Source extract
^^^^
One-stop place to search for movies to rent or stream. Currently, supporting Google Play and iTunes Store.
Google Play is a digital distribution platform operated by Google. In addition to serving as the app store for the Android operating system, it serves as a digital media store selling music, movies, television shows, books, and magazine.
iTunes Store is a digital media store operated by Apple Inc. selling music, movies, television shows, audiobooks, etc. Apple claims that the iTunes Store is the most popular movie store containing over 45,000 films.
Attribute | Type | Description |
---|---|---|
id |
TEXT | The unique identifier of the movie in the Google Play database. |
name |
TEXT | Name of the movie. |
year |
INTEGER | Year of the movie release. |
genre |
TEXT | Genre of movie, e.g., Romance, Comedy, etc. |
description |
TEXT | Short description about the movie or the storyline. |
actors |
TEXT | The list of lead actors in the movie. |
writers |
TEXT | The list of screen-writers of the movie. |
producers |
TEXT | The list of producers of the movie. |
directors |
TEXT | The list of directors of the movie. |
content_rating |
TEXT | Motion Picture Association of America file rating. Suitability of the movie to the audience, e.g., PG-13) |
rating |
TEXT | A rating on a five-star scale given for the movie |
price |
TEXT | The cost to purchase the movie. |
offer_type |
TEXT | The type of offer available for the movie, e.g., Buy HD, Rent HD, etc. |
all_offers |
TEXT | All the available offers with prices and offer type for each. |
similar_movies_id |
TEXT | The list of movie identifiers of similar movies. |
Attribute | Type | Description |
---|---|---|
id |
TEXT | The unique identifier of the movie in the iTunes Store database. |
name |
TEXT | Name of the movie. |
year |
INTEGER | Year of the movie release. |
month |
TEXT | Month of the movie release. |
genre |
TEXT | Genre of movie, e.g., Romance, Comedy, etc. |
description |
TEXT | Short description about the movie or the storyline. |
price |
TEXT | The cost to purchase the movie. |
actors |
TEXT | The list of lead actors in the movie. |
writers |
TEXT | The list of screen-writers of the movie. |
producers |
TEXT | The list of producers of the movie. |
directors |
TEXT | The list of directors of the movie. |
content_rating |
TEXT | Motion Picture Association of America file rating. Suitability of the movie to the audience, e.g., PG-13. |
rating |
TEXT | A rating on a five-star scale given for the movie. |
number_of_ratings |
TEXT | The number of people who have rated the movie. |
similar_movies_id |
TEXT | The list of movie identifiers of similar movies. |
rotten_tomatoes_tomatometer |
TEXT | The fraction of positive reviews in Rotten Tomatoes website. |
rotten_tomatoes_average_rating |
TEXT | The average rating in Rotten Tomatoes website. |
Our tableA
had ~9K tuples and tableB
had
~17K tuples. The cartesian product of both these tables would result
in a total of 9K * 17K = 153M tuples which is a huge number of
tuples. We had 3 iterations of blocking strategy. In the first
attempt, we used year of movie release attribute for pruning unwanted
movie pairs. In the second attempt, we added movie name length
filtering to first attempt. In the final blocking strategy, we
removed year of release based filtering, and added a strategy to
generate candidate pairs with at least one word in common in the
movie name.
^^^^
Data shown
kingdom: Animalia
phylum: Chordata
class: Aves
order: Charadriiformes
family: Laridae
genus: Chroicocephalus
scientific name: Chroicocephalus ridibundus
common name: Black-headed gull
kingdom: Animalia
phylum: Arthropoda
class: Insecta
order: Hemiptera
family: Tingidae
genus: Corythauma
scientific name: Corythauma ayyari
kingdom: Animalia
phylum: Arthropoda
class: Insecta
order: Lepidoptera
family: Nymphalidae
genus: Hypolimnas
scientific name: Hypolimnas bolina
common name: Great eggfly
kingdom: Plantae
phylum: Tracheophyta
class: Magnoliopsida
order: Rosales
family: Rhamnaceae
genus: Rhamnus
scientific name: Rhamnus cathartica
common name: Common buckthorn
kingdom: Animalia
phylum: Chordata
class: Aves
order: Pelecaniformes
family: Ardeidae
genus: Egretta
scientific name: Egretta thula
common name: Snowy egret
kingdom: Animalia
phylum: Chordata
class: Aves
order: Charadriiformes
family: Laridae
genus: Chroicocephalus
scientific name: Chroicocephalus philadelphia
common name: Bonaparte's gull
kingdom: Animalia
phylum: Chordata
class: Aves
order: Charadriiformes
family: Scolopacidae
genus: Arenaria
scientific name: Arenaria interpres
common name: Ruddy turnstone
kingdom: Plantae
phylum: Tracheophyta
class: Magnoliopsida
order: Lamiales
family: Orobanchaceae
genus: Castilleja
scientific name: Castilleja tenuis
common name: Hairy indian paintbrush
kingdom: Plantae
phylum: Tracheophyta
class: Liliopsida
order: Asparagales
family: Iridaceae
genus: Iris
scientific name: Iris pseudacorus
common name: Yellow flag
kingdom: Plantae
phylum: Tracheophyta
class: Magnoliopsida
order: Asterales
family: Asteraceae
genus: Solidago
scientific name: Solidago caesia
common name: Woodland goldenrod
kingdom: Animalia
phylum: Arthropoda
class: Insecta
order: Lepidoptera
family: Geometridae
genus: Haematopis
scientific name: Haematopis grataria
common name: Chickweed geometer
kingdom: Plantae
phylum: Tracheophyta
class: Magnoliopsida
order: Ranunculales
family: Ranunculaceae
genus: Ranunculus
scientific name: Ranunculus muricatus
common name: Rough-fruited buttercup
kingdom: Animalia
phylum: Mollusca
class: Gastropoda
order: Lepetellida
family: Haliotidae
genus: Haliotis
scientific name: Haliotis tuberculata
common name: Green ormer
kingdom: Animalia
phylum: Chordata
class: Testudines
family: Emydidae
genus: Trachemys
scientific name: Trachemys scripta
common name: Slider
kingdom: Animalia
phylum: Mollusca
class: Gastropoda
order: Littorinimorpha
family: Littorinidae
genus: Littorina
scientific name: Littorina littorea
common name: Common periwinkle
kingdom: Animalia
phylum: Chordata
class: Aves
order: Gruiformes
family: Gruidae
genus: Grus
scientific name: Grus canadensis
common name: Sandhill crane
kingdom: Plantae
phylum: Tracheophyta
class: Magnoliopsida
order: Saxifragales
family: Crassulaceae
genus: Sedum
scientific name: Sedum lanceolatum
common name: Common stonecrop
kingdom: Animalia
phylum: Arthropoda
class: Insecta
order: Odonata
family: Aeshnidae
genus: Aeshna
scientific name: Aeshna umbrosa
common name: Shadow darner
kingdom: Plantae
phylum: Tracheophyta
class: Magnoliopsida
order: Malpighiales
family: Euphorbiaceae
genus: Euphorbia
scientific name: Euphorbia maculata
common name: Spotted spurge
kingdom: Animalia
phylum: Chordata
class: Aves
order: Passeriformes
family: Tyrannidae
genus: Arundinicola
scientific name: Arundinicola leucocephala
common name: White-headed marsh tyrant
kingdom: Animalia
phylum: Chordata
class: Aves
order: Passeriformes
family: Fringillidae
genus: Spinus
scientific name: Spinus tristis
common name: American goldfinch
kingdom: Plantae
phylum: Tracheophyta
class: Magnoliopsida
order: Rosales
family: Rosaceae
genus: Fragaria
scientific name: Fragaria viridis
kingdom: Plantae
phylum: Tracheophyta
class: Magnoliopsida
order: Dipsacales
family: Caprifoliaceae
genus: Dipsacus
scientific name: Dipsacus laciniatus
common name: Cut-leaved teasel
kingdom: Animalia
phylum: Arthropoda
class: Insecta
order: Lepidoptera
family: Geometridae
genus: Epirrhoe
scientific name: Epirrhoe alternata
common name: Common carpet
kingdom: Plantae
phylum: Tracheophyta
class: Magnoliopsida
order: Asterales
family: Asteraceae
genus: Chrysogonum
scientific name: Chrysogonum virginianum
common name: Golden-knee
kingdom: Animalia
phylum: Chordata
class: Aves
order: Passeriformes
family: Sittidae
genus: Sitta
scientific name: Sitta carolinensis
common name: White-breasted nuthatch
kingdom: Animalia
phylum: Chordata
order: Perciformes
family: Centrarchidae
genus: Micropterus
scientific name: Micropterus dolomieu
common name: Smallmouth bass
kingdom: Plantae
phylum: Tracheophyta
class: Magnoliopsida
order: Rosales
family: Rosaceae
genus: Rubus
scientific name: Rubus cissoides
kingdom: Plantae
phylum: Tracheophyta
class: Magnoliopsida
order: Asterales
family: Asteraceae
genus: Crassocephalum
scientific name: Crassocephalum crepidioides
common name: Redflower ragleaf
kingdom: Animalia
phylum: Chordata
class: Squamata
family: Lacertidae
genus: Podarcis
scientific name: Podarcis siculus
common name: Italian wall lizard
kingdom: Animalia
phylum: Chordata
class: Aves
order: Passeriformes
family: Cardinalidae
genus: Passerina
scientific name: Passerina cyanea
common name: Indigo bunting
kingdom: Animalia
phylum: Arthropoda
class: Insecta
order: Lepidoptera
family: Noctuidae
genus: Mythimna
^^^^
Written request 1
In the movie data page, what blocking strategy was used in the final attempt?
Written request 2
Transcribe the movie data page, starting with "iTunes Store is a" and going on through "over 45,000 films.".

Exercise solution 1
They removed year-of-release filtering and generated candidate pairs that share at least one word in the movie name.

Exercise solution 2
iTunes Store is a digital media store operated by Apple Inc. selling music, movies, television shows, audiobooks, etc. Apple claims that the iTunes Store is the most popular movie store containing over 45,000 films.